The semaphore is held while waiting for the actual io. Thus the paging
in multi threaded applications is single threaded.
Probably your prefetch thread is waiting for disk io, and the worker
thread causes a minor pagefault --> worker thread sleeps until the disk
io is completed.
--
Manfred
Manfred Spraul wrote:
>
> >
> > When I run my program on a readhat linux machine, I dont get results as
> > expected, work thread seems to be stuck when prefetch thread is waiting on
> > a page fault
> >
> That's a known problem:
>
> The paging io for a process is controlled with a per-process semaphore.
> The semaphore is held while waiting for the actual io. Thus the paging
> in multi threaded applications is single threaded.
> Probably your prefetch thread is waiting for disk io, and the worker
> thread causes a minor pagefault --> worker thread sleeps until the disk
> io is completed.
This behavior is actually pretty annoying. There can be cases where a
process wakes up from a page fault, does some work, goes back to sleep
on a page fault, thereby keeping it's mmap_sem locked at all times (i.e.
vmstat, top, ps unusable) on a UP system. I posted this complaint a
while ago, it was discussed by Linus and Andrew Morton about how it also
boiled down to semaphore wakeup unfairness (and bugs?). The current
semaphore was determined to be too ugly to even look at. So it was
dropped.
Is there any way that the mmap_sem could be dropped during the blocking
on I/O, and reclaimed after the handle_mm_fault? Probably not, or it'd
be done.
It can be a real DOS though, a 'well-written' clobbering program can
make ps/vmstat useless. (it's actually /proc/pid/stat that's the
killer, IIRC).
David
--
David Mansfield (718) 963-2020
[email protected]
Ultramaster Group, LLC http://www.ultramaster.com
David Mansfield wrote:
>
> Manfred Spraul wrote:
> >
> > >
> > > When I run my program on a readhat linux machine, I dont get results as
> > > expected, work thread seems to be stuck when prefetch thread is waiting on
> > > a page fault
> > >
> > That's a known problem:
> >
> > The paging io for a process is controlled with a per-process semaphore.

--- RAW RECORDS ---
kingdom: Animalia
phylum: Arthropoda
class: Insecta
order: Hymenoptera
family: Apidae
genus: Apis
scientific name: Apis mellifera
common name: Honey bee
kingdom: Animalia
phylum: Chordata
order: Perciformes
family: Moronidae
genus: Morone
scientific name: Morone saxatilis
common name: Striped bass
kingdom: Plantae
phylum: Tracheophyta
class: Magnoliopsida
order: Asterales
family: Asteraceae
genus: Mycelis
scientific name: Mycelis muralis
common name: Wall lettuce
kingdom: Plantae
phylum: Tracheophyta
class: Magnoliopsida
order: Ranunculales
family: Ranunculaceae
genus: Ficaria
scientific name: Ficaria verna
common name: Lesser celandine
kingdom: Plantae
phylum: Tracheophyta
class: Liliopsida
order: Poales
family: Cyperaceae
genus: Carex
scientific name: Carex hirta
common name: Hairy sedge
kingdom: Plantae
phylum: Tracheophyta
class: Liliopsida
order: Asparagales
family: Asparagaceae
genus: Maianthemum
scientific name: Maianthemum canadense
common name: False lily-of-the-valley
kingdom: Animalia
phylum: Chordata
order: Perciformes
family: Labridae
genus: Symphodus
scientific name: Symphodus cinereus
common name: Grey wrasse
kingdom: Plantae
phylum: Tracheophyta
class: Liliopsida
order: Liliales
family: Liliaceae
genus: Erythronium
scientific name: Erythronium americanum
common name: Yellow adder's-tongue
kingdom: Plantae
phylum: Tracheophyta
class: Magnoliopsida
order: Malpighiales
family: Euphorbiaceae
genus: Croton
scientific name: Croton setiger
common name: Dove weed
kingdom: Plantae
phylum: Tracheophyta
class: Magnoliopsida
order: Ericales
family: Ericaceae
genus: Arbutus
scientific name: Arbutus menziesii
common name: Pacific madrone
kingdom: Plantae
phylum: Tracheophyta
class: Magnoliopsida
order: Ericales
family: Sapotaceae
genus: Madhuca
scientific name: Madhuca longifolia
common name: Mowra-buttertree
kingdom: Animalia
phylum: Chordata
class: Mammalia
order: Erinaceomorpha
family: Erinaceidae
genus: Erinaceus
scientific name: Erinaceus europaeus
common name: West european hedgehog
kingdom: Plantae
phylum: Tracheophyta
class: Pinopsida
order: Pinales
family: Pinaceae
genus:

--- PROBLEM 1 ---
Translate this sentence from the thread about the Linux paging semaphore into Spanish: "The current semaphore was determined to be too ugly to even look at."
--- PROBLEM 2 ---
Continue the thread about the Linux paging semaphore from the point where it stops.

--- EXPECTED OUTPUT 1 ---
Se determinó que el semáforo actual era demasiado feo como para siquiera mirarlo.

--- EXPECTED OUTPUT 2 ---
> > The semaphore is held while waiting for the actual io. Thus the paging
> > in multi threaded applications is single threaded.
> > Probably your prefetch thread is waiting for disk io, and the worker
> > thread causes a minor pagefault --> worker thread sleeps until the disk
> > io is completed.
>
> This behavior is actually pretty annoying. There can be cases where a
> process wakes up from a page fault, does some work, goes back to sleep
> on a page fault, thereby keeping it's mmap_sem locked at all times (i.e.
> vmstat, top, ps unusable) on a UP system. I posted this complaint a
> while ago, it was discussed by Linus and Andrew Morton about how it also
> boiled down to semaphore wakeup unfairness (and bugs?). The current
> semaphore was determined to be too ugly to even look at. So it was
> dropped.
>
> Is there any way that the mmap_sem could be dropped during the blocking
> on I/O, and reclaimed after the handle_mm_fault? Probably not, or it'd
> be done.
>
> It can be a real DOS though, a 'well-written' clobbering program can
> make ps/vmstat useless. (it's actually /proc/pid/stat that's the
> killer, IIRC).
Did the `goto inside' trick in the semaphore code actually
fix this unfairness issue?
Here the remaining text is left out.